[Opening MATERIAL PROVIDED section]
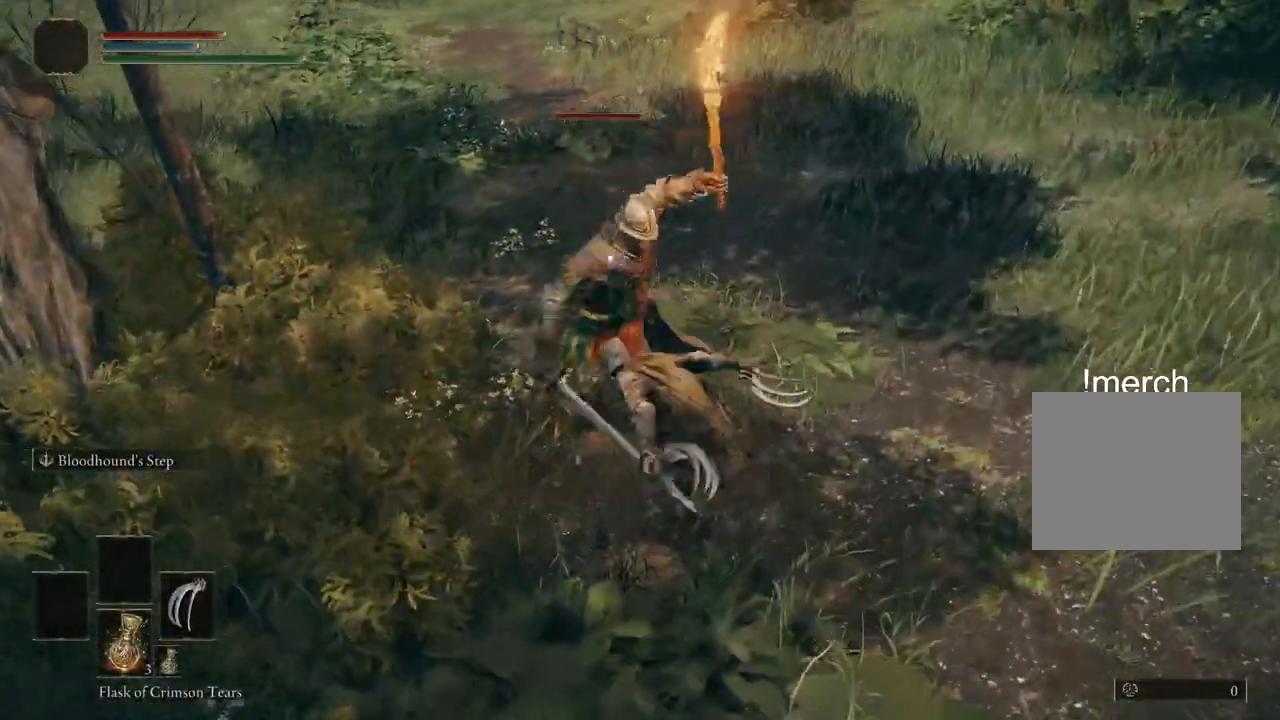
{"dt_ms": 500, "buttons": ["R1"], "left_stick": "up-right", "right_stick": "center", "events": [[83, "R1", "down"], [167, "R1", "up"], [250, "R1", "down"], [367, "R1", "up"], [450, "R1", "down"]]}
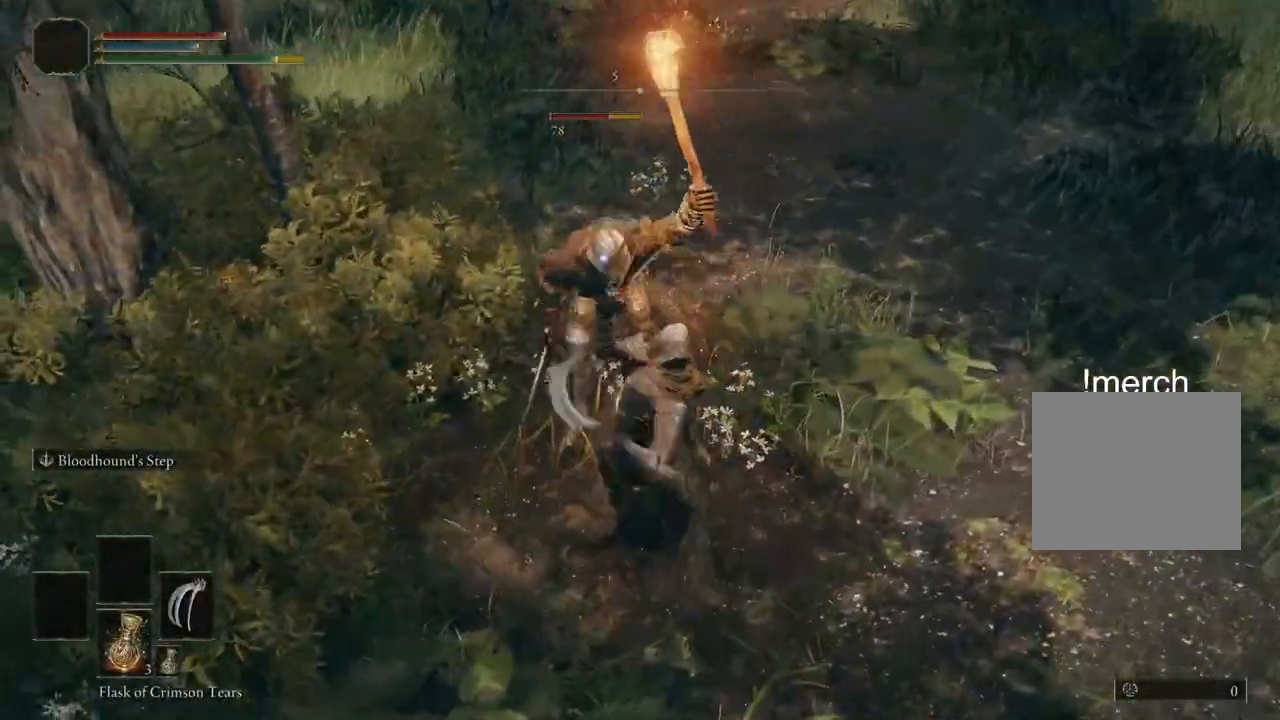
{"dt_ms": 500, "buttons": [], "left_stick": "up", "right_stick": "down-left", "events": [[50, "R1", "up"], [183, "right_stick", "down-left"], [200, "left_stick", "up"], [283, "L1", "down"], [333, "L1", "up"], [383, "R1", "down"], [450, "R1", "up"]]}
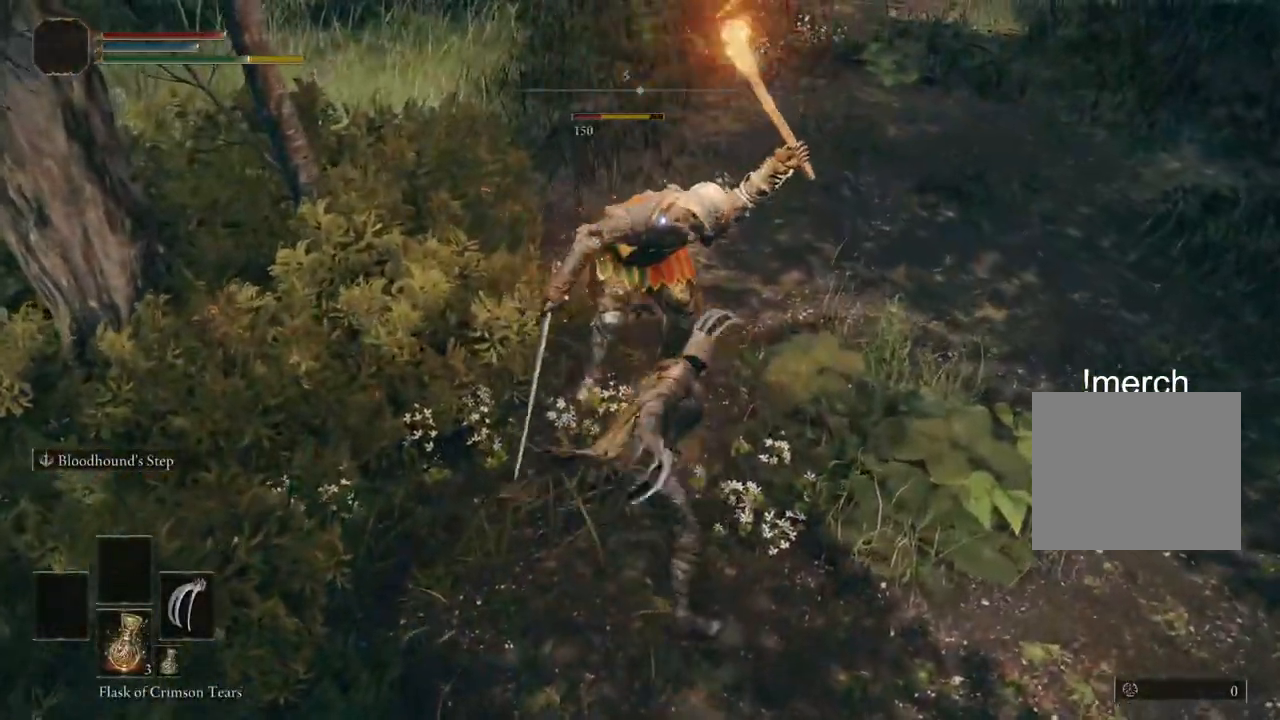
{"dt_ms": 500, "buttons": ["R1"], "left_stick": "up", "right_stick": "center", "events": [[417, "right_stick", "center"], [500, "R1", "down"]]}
[Closing MATERIAL PROVIDED section]
TASK PROMPT –
Reproduce the whole listing above word for word, dropping each image.

ANSWER FOR THE TASK –
{"dt_ms": 500, "buttons": ["R1"], "left_stick": "up-right", "right_stick": "center", "events": [[83, "R1", "down"], [167, "R1", "up"], [250, "R1", "down"], [367, "R1", "up"], [450, "R1", "down"]]}
{"dt_ms": 500, "buttons": [], "left_stick": "up", "right_stick": "down-left", "events": [[50, "R1", "up"], [183, "right_stick", "down-left"], [200, "left_stick", "up"], [283, "L1", "down"], [333, "L1", "up"], [383, "R1", "down"], [450, "R1", "up"]]}
{"dt_ms": 500, "buttons": ["R1"], "left_stick": "up", "right_stick": "center", "events": [[417, "right_stick", "center"], [500, "R1", "down"]]}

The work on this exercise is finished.